Village in Lincolnshire, England

Bloxholm is a village in the civil parish of Ashby de la Launde and Bloxholm, in the North Kesteven district of Lincolnshire, England. It is situated approximately 1 mi south-west from the village of Digby.

In 1921 the parish had a population of 79. On 1 April 1931 the parish was abolished and merged with Ashby de la Launde to form "Ashby de la Launde and Bloxholm".

==Bloxholm Hall==
Bloxholm Hall is a partially demolished early 18th-century country house of which the surviving north wing now serves as a Grade II listed farmhouse.
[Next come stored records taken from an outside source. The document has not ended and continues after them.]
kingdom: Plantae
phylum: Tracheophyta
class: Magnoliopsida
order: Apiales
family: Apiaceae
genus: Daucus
It was built in 1707 for Septimus Cyprian Thornton and was acquired by the Duchess of Rutland, from whom it descended to General Lord Robert Manners (1721–1782). It was enlarged in 1772 by the addition of a north wing by architect Lewis Vulliamy. It passed to his son George Manners (1763–1828), High Sheriff of Lincolnshire for 1826, who further enlarged and renovated the hall to the designs of Vulliamy, adding a stable block (now also Grade II listed). He died unmarried, leaving the estate to his great-niece Mary, who married Robert Dundas, later Robert Nisbet-Hamilton, MP and Privy Counsellor. He died in 1887 leaving an only daughter Mary Georgiana, who predeceased him, having married Henry Olgilvy. The Olgilvys had lived at one of their several Scottish homes and Bloxholm was sold.

The hall was abandoned in the 1940s and the older main wing demolished in 1963. The north wing is now a farmhouse.